(Extracted page text data)
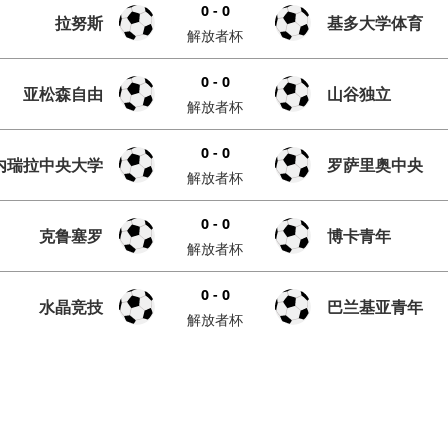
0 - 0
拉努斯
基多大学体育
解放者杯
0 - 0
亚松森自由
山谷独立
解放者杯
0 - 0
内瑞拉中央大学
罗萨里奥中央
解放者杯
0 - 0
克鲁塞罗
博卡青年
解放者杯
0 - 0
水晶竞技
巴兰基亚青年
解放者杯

- **Work order**
Can you reproduce the text lines of all the records verbatim, leaving the pictures out of your answer?

- **Task solution**
0 - 0
拉努斯
基多大学体育
解放者杯
0 - 0
亚松森自由
山谷独立
解放者杯
0 - 0
内瑞拉中央大学
罗萨里奥中央
解放者杯
0 - 0
克鲁塞罗
博卡青年
解放者杯
0 - 0
水晶竞技
巴兰基亚青年
解放者杯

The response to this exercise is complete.